--- Data for analysis Enclosed Below ---

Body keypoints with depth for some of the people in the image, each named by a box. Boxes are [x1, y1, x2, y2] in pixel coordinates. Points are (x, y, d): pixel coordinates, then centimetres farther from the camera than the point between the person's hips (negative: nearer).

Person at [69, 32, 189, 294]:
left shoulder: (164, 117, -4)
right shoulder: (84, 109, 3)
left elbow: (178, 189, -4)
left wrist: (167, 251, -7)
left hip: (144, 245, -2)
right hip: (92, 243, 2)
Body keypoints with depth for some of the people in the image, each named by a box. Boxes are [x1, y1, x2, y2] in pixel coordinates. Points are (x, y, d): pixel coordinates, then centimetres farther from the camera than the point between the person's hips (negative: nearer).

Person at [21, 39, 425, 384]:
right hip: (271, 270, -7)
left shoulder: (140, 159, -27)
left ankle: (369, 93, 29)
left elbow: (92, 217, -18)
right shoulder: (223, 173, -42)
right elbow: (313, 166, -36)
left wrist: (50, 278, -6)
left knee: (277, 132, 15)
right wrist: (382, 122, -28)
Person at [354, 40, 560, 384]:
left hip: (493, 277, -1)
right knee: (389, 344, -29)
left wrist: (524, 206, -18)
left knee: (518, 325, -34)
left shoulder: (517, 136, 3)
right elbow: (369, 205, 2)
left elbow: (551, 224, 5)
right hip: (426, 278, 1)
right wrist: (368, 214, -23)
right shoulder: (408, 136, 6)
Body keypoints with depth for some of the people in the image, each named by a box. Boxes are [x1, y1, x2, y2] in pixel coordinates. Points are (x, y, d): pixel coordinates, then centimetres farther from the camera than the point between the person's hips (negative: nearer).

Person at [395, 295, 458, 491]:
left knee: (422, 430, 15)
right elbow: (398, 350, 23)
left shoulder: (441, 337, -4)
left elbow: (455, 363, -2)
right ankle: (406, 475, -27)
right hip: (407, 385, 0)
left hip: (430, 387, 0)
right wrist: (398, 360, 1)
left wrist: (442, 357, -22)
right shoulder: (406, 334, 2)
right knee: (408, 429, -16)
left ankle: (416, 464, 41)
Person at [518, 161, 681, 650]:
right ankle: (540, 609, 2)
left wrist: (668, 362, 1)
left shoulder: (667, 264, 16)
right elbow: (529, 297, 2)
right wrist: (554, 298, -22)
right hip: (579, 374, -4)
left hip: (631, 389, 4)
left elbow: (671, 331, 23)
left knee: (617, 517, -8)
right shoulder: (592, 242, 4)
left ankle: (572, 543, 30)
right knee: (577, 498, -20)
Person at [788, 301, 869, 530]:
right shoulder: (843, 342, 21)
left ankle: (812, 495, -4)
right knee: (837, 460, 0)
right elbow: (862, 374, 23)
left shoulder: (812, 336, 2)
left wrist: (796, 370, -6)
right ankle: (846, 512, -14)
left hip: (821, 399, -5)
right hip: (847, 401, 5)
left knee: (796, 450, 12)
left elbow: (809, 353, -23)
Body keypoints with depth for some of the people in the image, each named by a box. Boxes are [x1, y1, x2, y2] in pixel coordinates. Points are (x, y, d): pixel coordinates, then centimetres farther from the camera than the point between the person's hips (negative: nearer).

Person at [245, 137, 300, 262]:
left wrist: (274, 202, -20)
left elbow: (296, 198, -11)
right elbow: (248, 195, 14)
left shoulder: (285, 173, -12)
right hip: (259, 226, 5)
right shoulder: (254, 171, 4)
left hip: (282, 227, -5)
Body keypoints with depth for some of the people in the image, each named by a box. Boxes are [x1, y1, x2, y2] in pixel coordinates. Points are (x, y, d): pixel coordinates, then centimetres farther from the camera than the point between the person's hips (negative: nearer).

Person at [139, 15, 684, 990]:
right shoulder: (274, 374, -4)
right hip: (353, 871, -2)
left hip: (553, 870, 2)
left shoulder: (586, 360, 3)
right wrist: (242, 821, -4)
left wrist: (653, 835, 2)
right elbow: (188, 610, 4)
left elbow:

--- End of Enclosed Data for analysis ---

Task to carry out: Reproduce all of the entries above, unchanged, line for line.

Answer to the exercise:
Body keypoints with depth for some of the people in the image, each named by a box. Boxes are [x1, y1, x2, y2] in pixel coordinates. Points are (x, y, d): pixel coordinates, then centimetres farther from the camera than the point between the person's hips (negative: nearer).

Person at [69, 32, 189, 294]:
left shoulder: (164, 117, -4)
right shoulder: (84, 109, 3)
left elbow: (178, 189, -4)
left wrist: (167, 251, -7)
left hip: (144, 245, -2)
right hip: (92, 243, 2)
Body keypoints with depth for some of the people in the image, each named by a box. Boxes are [x1, y1, x2, y2] in pixel coordinates. Points are (x, y, d): pixel coordinates, then centimetres farther from the camera than the point between the person's hips (negative: nearer).

Person at [21, 39, 425, 384]:
right hip: (271, 270, -7)
left shoulder: (140, 159, -27)
left ankle: (369, 93, 29)
left elbow: (92, 217, -18)
right shoulder: (223, 173, -42)
right elbow: (313, 166, -36)
left wrist: (50, 278, -6)
left knee: (277, 132, 15)
right wrist: (382, 122, -28)
Person at [354, 40, 560, 384]:
left hip: (493, 277, -1)
right knee: (389, 344, -29)
left wrist: (524, 206, -18)
left knee: (518, 325, -34)
left shoulder: (517, 136, 3)
right elbow: (369, 205, 2)
left elbow: (551, 224, 5)
right hip: (426, 278, 1)
right wrist: (368, 214, -23)
right shoulder: (408, 136, 6)
Body keypoints with depth for some of the people in the image, each named by a box. Boxes are [x1, y1, x2, y2] in pixel coordinates. Points are (x, y, d): pixel coordinates, then centimetres farther from the camera than the point between the person's hips (negative: nearer).

Person at [395, 295, 458, 491]:
left knee: (422, 430, 15)
right elbow: (398, 350, 23)
left shoulder: (441, 337, -4)
left elbow: (455, 363, -2)
right ankle: (406, 475, -27)
right hip: (407, 385, 0)
left hip: (430, 387, 0)
right wrist: (398, 360, 1)
left wrist: (442, 357, -22)
right shoulder: (406, 334, 2)
right knee: (408, 429, -16)
left ankle: (416, 464, 41)
Person at [518, 161, 681, 650]:
right ankle: (540, 609, 2)
left wrist: (668, 362, 1)
left shoulder: (667, 264, 16)
right elbow: (529, 297, 2)
right wrist: (554, 298, -22)
right hip: (579, 374, -4)
left hip: (631, 389, 4)
left elbow: (671, 331, 23)
left knee: (617, 517, -8)
right shoulder: (592, 242, 4)
left ankle: (572, 543, 30)
right knee: (577, 498, -20)
Person at [788, 301, 869, 530]:
right shoulder: (843, 342, 21)
left ankle: (812, 495, -4)
right knee: (837, 460, 0)
right elbow: (862, 374, 23)
left shoulder: (812, 336, 2)
left wrist: (796, 370, -6)
right ankle: (846, 512, -14)
left hip: (821, 399, -5)
right hip: (847, 401, 5)
left knee: (796, 450, 12)
left elbow: (809, 353, -23)
Body keypoints with depth for some of the people in the image, each named by a box. Boxes are [x1, y1, x2, y2] in pixel coordinates. Points are (x, y, d): pixel coordinates, then centimetres farther from the camera than the point between the person's hips (negative: nearer).

Person at [245, 137, 300, 262]:
left wrist: (274, 202, -20)
left elbow: (296, 198, -11)
right elbow: (248, 195, 14)
left shoulder: (285, 173, -12)
right hip: (259, 226, 5)
right shoulder: (254, 171, 4)
left hip: (282, 227, -5)
Body keypoints with depth for some of the people in the image, each named by a box. Boxes are [x1, y1, x2, y2] in pixel coordinates. Points are (x, y, d): pixel coordinates, then centimetres farther from the camera than the point between the person's hips (negative: nearer).

Person at [139, 15, 684, 990]:
right shoulder: (274, 374, -4)
right hip: (353, 871, -2)
left hip: (553, 870, 2)
left shoulder: (586, 360, 3)
right wrist: (242, 821, -4)
left wrist: (653, 835, 2)
right elbow: (188, 610, 4)
left elbow:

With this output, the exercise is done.